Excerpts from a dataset
________________________

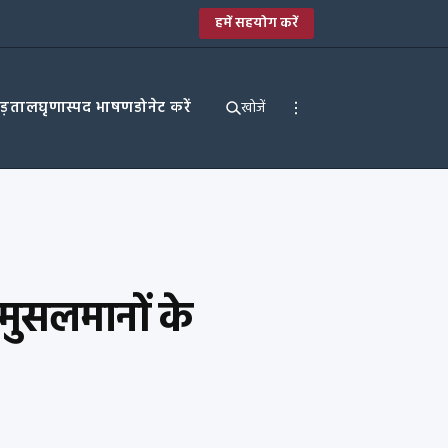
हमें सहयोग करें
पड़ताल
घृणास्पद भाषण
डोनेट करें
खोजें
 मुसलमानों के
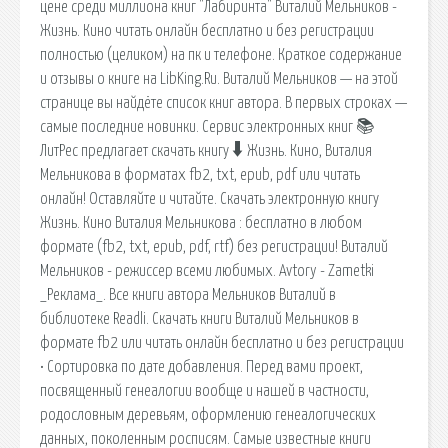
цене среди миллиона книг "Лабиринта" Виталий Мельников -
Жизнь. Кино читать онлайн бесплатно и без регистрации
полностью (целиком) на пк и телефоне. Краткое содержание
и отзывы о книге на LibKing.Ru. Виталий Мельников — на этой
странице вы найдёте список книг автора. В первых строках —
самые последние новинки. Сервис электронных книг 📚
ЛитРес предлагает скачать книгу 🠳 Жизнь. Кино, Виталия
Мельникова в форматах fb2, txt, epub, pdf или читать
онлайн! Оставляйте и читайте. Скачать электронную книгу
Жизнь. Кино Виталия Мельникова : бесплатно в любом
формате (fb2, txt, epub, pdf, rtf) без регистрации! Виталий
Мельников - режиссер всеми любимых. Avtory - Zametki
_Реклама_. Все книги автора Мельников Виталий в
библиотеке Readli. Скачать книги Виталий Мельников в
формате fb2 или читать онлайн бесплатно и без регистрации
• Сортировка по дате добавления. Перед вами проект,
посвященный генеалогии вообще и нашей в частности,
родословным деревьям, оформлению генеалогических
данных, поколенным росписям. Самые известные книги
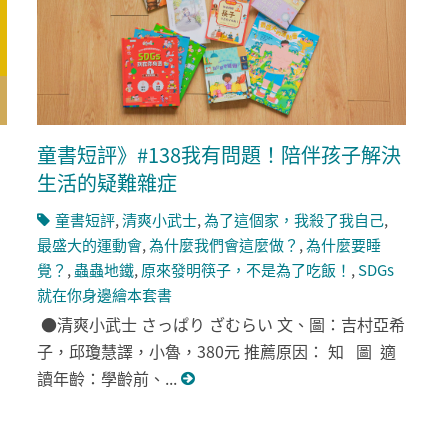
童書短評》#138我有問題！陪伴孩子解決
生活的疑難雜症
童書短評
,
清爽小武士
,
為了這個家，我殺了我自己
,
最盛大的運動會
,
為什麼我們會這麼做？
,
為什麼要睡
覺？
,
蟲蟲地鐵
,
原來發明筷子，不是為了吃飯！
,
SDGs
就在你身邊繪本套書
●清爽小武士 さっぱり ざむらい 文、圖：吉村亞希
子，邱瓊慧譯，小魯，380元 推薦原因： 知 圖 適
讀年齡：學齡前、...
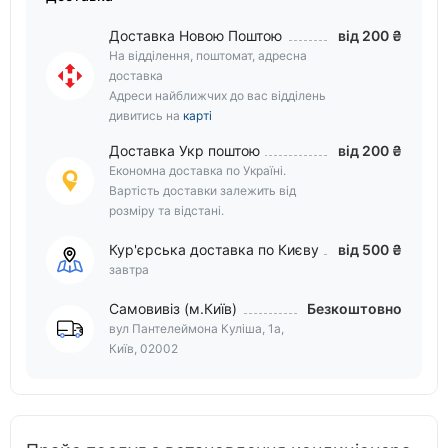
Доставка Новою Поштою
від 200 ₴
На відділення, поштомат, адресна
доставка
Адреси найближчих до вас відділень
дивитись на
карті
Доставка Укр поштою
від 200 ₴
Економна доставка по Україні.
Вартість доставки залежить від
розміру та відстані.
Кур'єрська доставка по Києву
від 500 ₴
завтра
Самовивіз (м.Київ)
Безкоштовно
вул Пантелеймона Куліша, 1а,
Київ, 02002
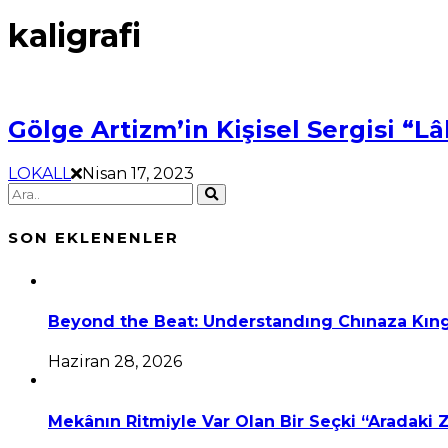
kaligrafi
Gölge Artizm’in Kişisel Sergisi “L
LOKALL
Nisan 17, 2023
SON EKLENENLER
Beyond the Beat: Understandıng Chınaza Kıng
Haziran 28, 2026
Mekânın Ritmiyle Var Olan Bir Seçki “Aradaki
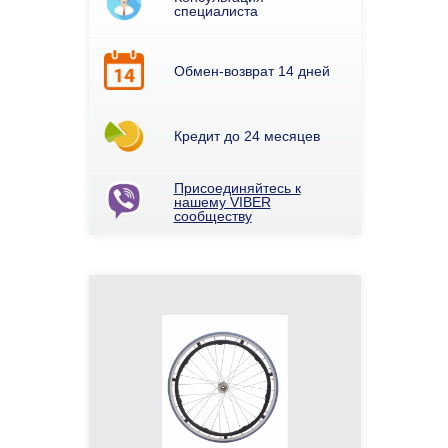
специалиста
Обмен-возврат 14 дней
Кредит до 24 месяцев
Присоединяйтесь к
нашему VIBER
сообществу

________________________

■ EXERCISE AIM:
Give the part of the items that opens with the line containing "Доставка Новою Поштою" and closes with the line containing "Mekânın Ritmiyle Var" as a JSON list of strings, one per line, leaving out blank lines and the pictures.

■ SOLUTION TO THIS TASK:
[
  "Доставка Новою Поштою",
  "від 200 ₴",
  "На відділення, поштомат, адресна",
  "доставка",
  "Адреси найближчих до вас відділень",
  "дивитись на",
  "карті",
  "Доставка Укр поштою",
  "від 200 ₴",
  "Економна доставка по Україні.",
  "Вартість доставки залежить від",
  "розміру та відстані.",
  "Кур'єрська доставка по Києву",
  "від 500 ₴",
  "завтра",
  "Самовивіз (м.Київ)",
  "Безкоштовно",
  "вул Пантелеймона Куліша, 1а,",
  "Київ, 02002",
  "kaligrafi",
  "Gölge Artizm’in Kişisel Sergisi “L",
  "LOKALL",
  "Nisan 17, 2023",
  "SON EKLENENLER",
  "Beyond the Beat: Understandıng Chınaza Kıng",
  "Haziran 28, 2026",
  "Mekânın Ritmiyle Var Olan Bir Seçki “Aradaki"
]